Today, the WSJ reported that Adobe is threatening an antitrust lawsuit against Microsoft in Europe because Adobe doesn’t want Microsoft to use PDF in MS Office. So why is Adobe going to Europe?
They are both American companies, so it might seem pretty strange. That is, until you realize that the Europeans are much more sympathetic to such claims and seem to love to sick it to Microsoft and the Americans who run it. If Adobe really does complain in Europe, that will be a VERY obvious case of forum shopping. This is an unfortunate development for consumers and technology entrepreneurs.
Specifically, Adobe asked Microsoft to remove new PDF functions from Microsoft Office and to charge users for the service if it can be downloaded. Adobe gives the software away for free, and Apple and Open Office along with about 1800 companies, have already implemented the specs. So why can’t Microsoft do it? The argument that their bigness requires different rules just doesn’t hold. Microsoft is NOT a monopoly and is facing huge threats on a number of fronts such as from Google and Yahoo. Anyone who doesn’t realize that needs to wake up and smell the coffee.

_____

Requirement 1
Can you filter the listing below down to the lines that contain the string "across"? Case counts.

Exercise materials

_____

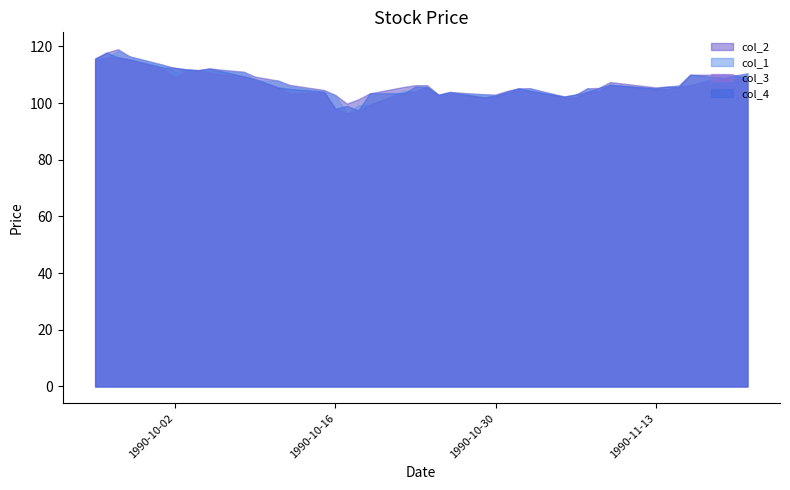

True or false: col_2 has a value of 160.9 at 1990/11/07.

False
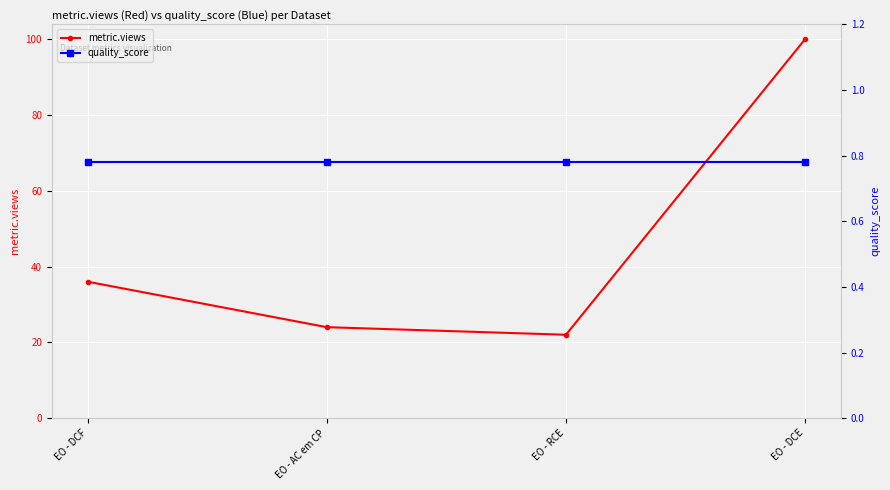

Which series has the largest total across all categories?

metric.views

_____

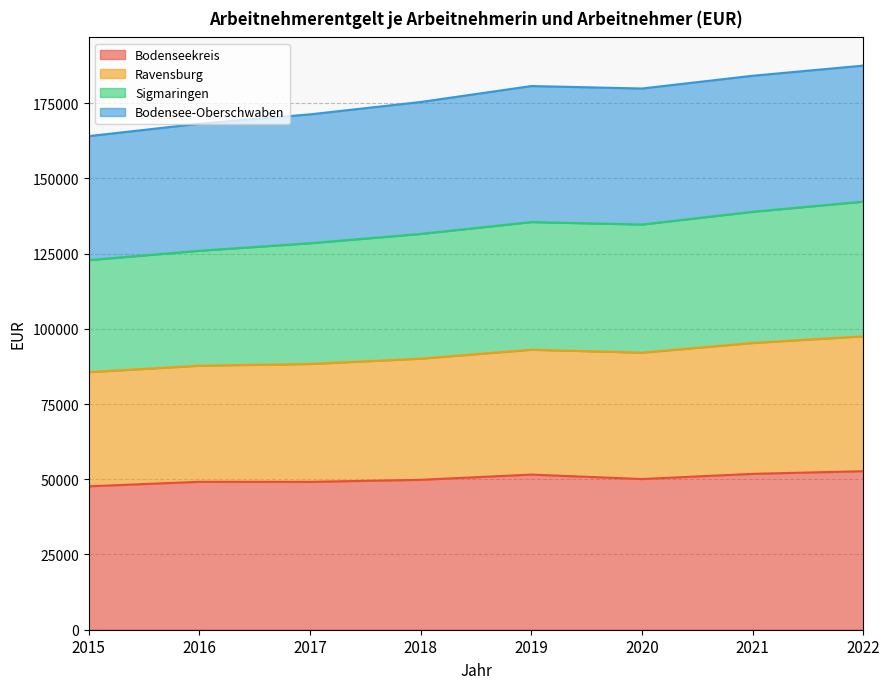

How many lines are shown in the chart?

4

_____

Requirement 2
Could you proceed with the commentary above on Adobe's PDF dispute with Microsoft, picking up right after its final sentence?

Exercise output 1
Which series has the largest total across all categories?

Exercise output 2
Remember the last time MS faced antitrust charges here in the US? Charges of predatory pricing and tying were used and predictions that Internet Explorer (IE) would dominate forever abounded. Only a few short years later, IE has lost ground, being replaced by browsers like Mozilla, Safari, and Opera, and a bunch of others.
Government should not pick winners and losers in the marketplace and Adobe, who once welcomed Microsoft’s entry into the PDF space, would be better off spending its time innovating rather than litigating.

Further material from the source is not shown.